**Esercizi**
1) Elenca, nell'ordine in cui compaiono, tutte le misure in chilometri o in metri riportate nel brano sui ghiacciai della Valpelline.
2) Riprendi il brano sui ghiacciai della Valpelline e scrivine il seguito a partire dall'ultima frase.

Il risultato è che continuano ad arretrare: dal 1850 la fronte dell'antico ghiacciaio della Valpelline, che comprendeva gli attuali ghiacciai minori, è arretrata di ben 7 chilometri rispetto alle attuali fronti delle masse glaciali in cui il grande ghiacciaio sì e separato nel 1959. «Tra poco più di 20 anni gran parte dei ghiacciai della Valpelline rischia di essere solo un lontano ricordo» ha sottolineato Vanda Bonardo, responsabile nazionale Alpi di Legambiente, giovedì scorso, 22 agosto, durante la presentazione dei dati della seconda tappa della Carovana dei ghiacciai.

In particolare preoccupa «l'accelerazione che si è registrata dagli anni 2000, con il ghiacciaio delle Grandes Murailles che ha perso 1,3 chilometri di lunghezza dal 2005 e il suo fronte oggi si trova a circa 2.900 metri di quota, ben 500 metri più in alto».

Analogamente, il ghiacciaio di Tza de Tzan ha perso 1,2 chilometri di lunghezza dal 2002 e il suo fronte è “risalito” di ben 400 metri.

**Righe fornite**
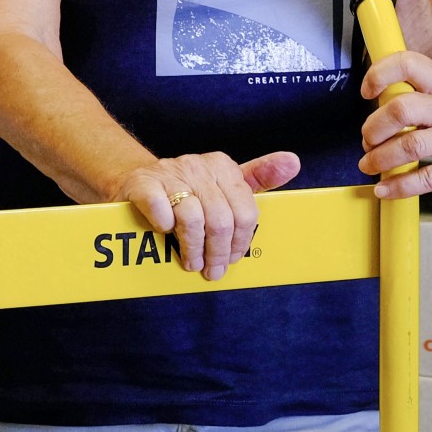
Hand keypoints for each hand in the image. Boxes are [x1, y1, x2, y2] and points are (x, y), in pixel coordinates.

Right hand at [110, 150, 301, 280]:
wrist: (138, 181)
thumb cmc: (189, 191)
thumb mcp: (225, 183)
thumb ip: (260, 177)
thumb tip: (293, 161)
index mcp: (223, 167)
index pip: (245, 212)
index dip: (240, 243)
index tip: (233, 259)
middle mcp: (198, 165)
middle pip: (220, 220)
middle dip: (217, 253)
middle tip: (212, 270)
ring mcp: (169, 173)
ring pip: (192, 220)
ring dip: (192, 249)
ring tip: (191, 263)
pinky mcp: (143, 183)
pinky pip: (160, 209)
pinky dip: (164, 226)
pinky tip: (164, 232)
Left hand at [357, 50, 431, 197]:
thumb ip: (430, 93)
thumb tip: (388, 100)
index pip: (409, 65)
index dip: (381, 74)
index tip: (367, 89)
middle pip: (401, 109)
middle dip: (373, 127)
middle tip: (367, 138)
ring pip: (410, 146)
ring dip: (381, 158)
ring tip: (370, 164)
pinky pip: (428, 179)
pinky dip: (400, 186)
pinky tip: (386, 189)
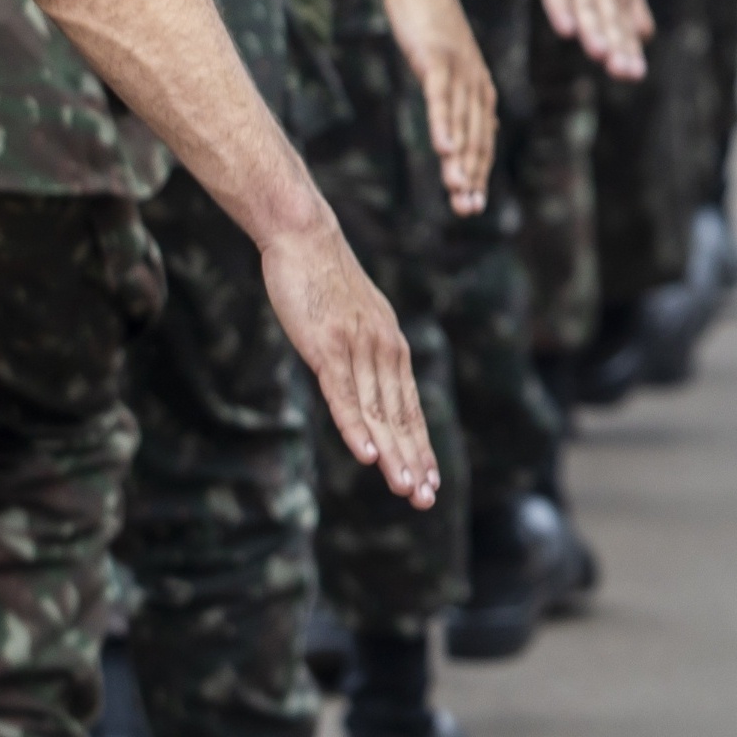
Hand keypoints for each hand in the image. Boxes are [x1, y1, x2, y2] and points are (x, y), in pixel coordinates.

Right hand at [261, 217, 440, 502]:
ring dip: (392, 453)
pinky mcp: (327, 346)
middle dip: (414, 459)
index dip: (420, 445)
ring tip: (406, 489)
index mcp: (391, 346)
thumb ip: (362, 353)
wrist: (306, 238)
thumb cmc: (325, 281)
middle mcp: (384, 349)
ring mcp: (357, 348)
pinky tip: (367, 454)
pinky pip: (345, 394)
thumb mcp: (353, 321)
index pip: (410, 406)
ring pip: (379, 411)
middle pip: (401, 416)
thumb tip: (366, 381)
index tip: (431, 478)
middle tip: (427, 498)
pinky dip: (356, 426)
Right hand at [379, 0, 496, 215]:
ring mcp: (459, 71)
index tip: (473, 206)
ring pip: (463, 122)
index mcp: (480, 90)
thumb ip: (458, 101)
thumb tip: (471, 134)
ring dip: (460, 157)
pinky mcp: (438, 58)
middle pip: (476, 137)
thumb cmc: (433, 29)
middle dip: (473, 175)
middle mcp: (476, 83)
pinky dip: (443, 123)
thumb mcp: (448, 70)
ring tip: (458, 189)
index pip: (483, 140)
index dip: (479, 173)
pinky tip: (442, 148)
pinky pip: (441, 96)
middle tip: (469, 209)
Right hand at [526, 0, 651, 80]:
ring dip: (593, 31)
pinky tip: (564, 30)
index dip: (628, 50)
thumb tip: (647, 35)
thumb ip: (629, 6)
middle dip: (617, 47)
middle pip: (608, 21)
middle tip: (626, 73)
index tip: (635, 76)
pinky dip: (561, 9)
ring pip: (586, 8)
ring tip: (599, 55)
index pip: (621, 26)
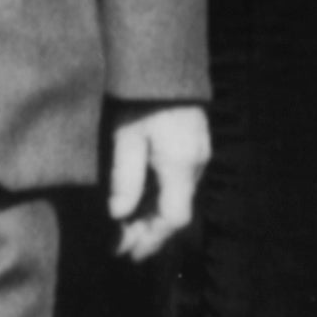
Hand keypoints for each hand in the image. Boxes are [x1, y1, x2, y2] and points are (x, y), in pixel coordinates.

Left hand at [106, 101, 207, 262]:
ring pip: (178, 199)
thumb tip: (118, 215)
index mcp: (181, 166)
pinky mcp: (193, 148)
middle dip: (149, 233)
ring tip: (126, 232)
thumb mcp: (126, 138)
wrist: (163, 64)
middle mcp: (196, 166)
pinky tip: (140, 205)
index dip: (150, 239)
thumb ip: (125, 178)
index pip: (172, 218)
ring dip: (153, 218)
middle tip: (121, 248)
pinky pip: (179, 184)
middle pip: (176, 212)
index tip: (126, 252)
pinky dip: (160, 199)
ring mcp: (198, 156)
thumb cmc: (140, 99)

**Risposte**
1)
- 7 chilometri
- 1,3 chilometri
- 2.900 metri
- 500 metri
- 1,2 chilometri
- 400 metri

2)
«In questa seconda tappa - ha dichiarato Vanda Bonardo, responsabile nazionale Alpi di Legambiente - abbiamo rincorso passo dopo passo i ghiacciai della Valpelline che si ritraggono sempre di più diventando piccoli e fragili». «I dati glaciologici storici e i risultati dei rilevamenti più recenti nell'alta Valpelline - ha aggiunto Marco Giardino, vicepresidente del Comitato glaciologico italiano - ci offrono un'immagine chiara e a forti contrasti sull'evoluzione delle aree proglaciali: morene e segnali glaciologici scandiscono l'accelerazione delle tappe della deglaciazione, frane e colate detritiche dimostrano l'attuale fragilità del paesaggio alpino. L'insieme dei dati dimostra pertanto che le aree proglaciali svolgono un importante servizio di regolazione dei flussi detritici e delle piene. Si tratta di luoghi da monitorare e gestire in maniera sostenibile, poiché sono la nostra assicurazione sui futuri fenomeni di instabilità».